From an ultra-low budget beginning, Red Dwarf has seen highs and lows. DAVID BUTTERFIELD charts the trajectory of Red Dwarf.
Since 1988 the Red Dwarf boys have been sporadically entertaining us with their science fiction antics, and with season 12 wrapping in late 2017 it’s high time to get out the protractor of nerdiness and see how the show measures up over its entire lifetime.
For the uninitiated, Red Dwarf is an English science fiction sit-com created by Rob Grant and Doug Naylor and set on a mining ship, Red Dwarf, stranded three million years in deep space.
After a fateful accident involving a radiation leak, suspended animation and a pregnant cat, there are only four remaining crew members: Dave Lister (Craig Charles), a human slob; Arnold Rimmer (Chris Barrie), a hologram; Cat (Danny John-Jules), a being that evolved from Lister’s pregnant cat and Holly (Norman Lovett), the ship’s senile computer. Later, a fifth crew member is introduced – Kryten (Robert Llewellyn) who is an android, although in this universe he is referred to as a mechanoid.
Throughout the show’s 12 seasons and 73 episodes, the boys from the Dwarf have battled monsters, time travelled, killed older versions of themselves, lost Red Dwarf, met Jesus and generally caused chaos wherever they go. But is it any good?
The quality of Red Dwarf swerves left and right all over the comedy sweet spot. Seasons one through three, despite an ultra-low budget, have some of the best stories in the whole series – Me2 being a particular stand out as Rimmer creates a clone of himself which backfires tremendously and to great comedic effect.
From season four Red Dwarf entered its golden era. In general, the writing became bitingly funny and more assured, the sets and special effects improved markedly and the actors had settled into and, it must be said, milked every bit of their characters’ foibles.
Season six saw probably it’s best episode, Gunmen of the Apocalypse, which won an international Emmy for its writing.
It was with season seven that the inevitable decline began. The show was no longer filmed in front of an audience so for me a lot of the energy was lost.
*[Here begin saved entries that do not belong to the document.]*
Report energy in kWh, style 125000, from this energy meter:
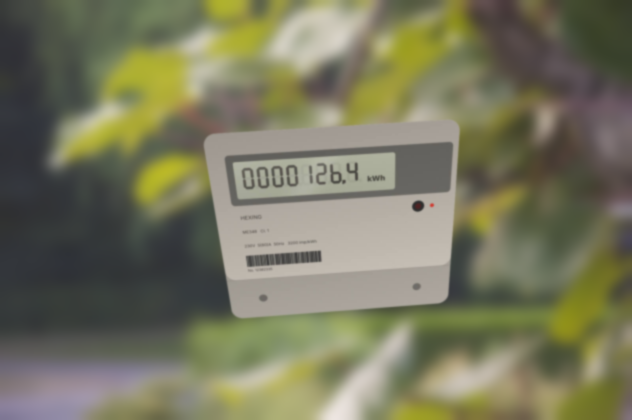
126.4
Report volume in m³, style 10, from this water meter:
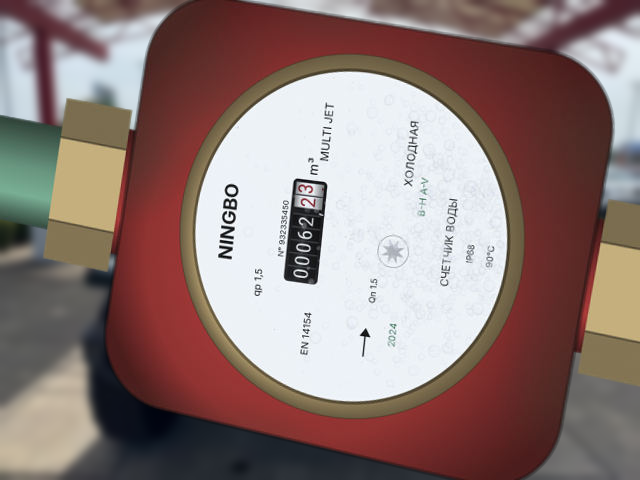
62.23
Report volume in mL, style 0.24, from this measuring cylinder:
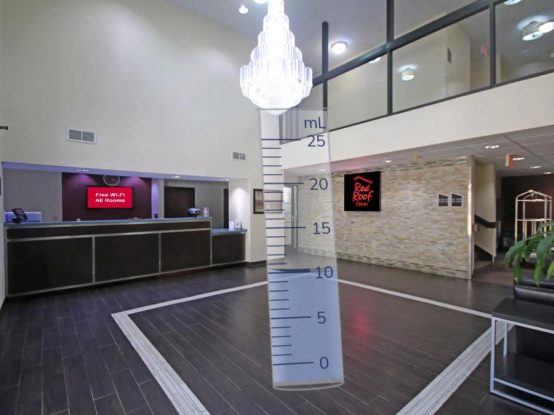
10
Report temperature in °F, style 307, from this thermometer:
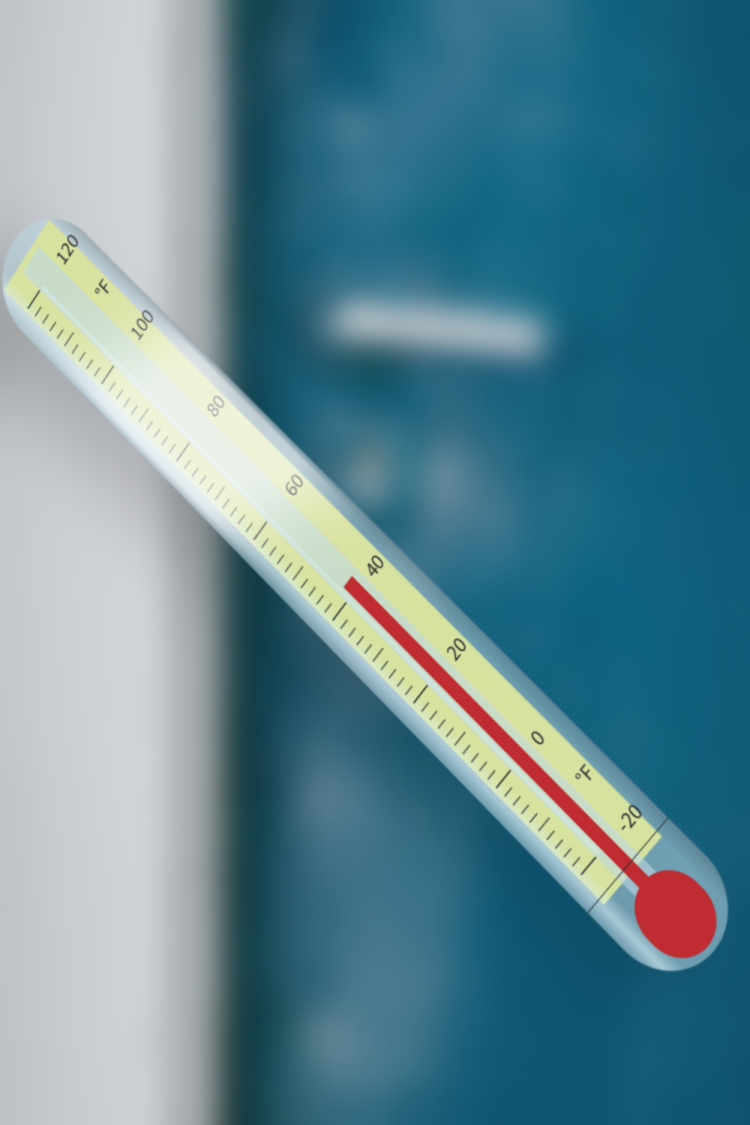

The show became more film like, primarily being shot on a single camera. New directors and co-writers (after Rob Grant left the show) meant the show deviated strongly from the tried and tested standard. Throughout all of this I stuck with it out of dumb loyalty – surely, it’ll get better soon I thought.
After ditching Red Dwarf – the ship – as a setting at the start of season six, season eight returned us to a re-generated Red Dwarf, complete with crew. I was almost heart broken. The show was now almost a parody of itself with guest writers trying desperately to draw in audiences with what the believed to be Red Dwarf style comedy, but it just came off as awkward and almost unwatchable. The season ended on a cliff-hanger and then everything went quiet for more than a decade.
In 2009 upstart UK television channel Dave suddenly announced a three-part season nine. It was slick, looked gorgeous and was actually pretty decent in the humour and drama departments. A further three seasons were commissioned, and personally I think the revived show is mostly watchable. Certainly, it’s humour leans towards either the grotesque or groan worthy ‘dad’ jokes but the plots and visual effects are sublime.
Despite the decline, Red Dwarf has been some of my go-to viewing over the years. It is funny without being stupid and delivered meaningful mini science concepts in almost every show. It’s everything I love about British comedy – low budget, condensed seasons with very little filler that at its absolute best makes me belly laugh until I hurt. I cannot wait for season 13!